日本ペイントHDの決算は、まさに同社が提唱する「アセット・アセンブラー(良質な資産の買い手)」モデルが機能していることを証明した内容です。特筆すべきは、AOC買収という大きなアクションが、単なる規模の拡大ではなく、営業利益率の向上(前期11.4%→当期14.5%)を伴っている点です。

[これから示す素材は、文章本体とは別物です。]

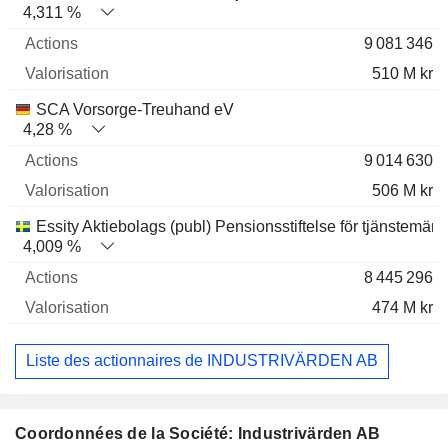
4,311 %
9 081 346
510 M kr
SCA Vorsorge-Treuhand eV
4,28 %
9 014 630
506 M kr
Essity Aktiebolags (publ) Pensionsstiftelse för tjänstemän
4,009 %
8 445 296
474 M kr
Liste des actionnaires de INDUSTRIVÄRDEN AB
Coordonnées de la Société: Industrivärden AB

これは、買収した企業が高いキャッシュ創出力を備えていることを示唆しています。
一方で、欧州(Cromology)での減損計上は、グローバル多角化に伴う不可避なリスクといえます。しかし、特定の市場の不調を中国の回復や北米の新戦力(AOC)で相殺できる構造は、投資家にとっての「リスク分散」としてポジティブに評価されるでしょう。
就職活動中の学生にとっては、同社が「もはや単なるペンキ屋ではない」ことを理解する好材料です。接着剤やコーティング周辺分野への進出を強めており、化学メーカーとしての技術力と、投資銀行のようなM&A能力を併せ持つユニークな企業文化に注目すべきです。今後は、積み上がった負債の返済スピードと、次の大型買収のタイミングが焦点となります。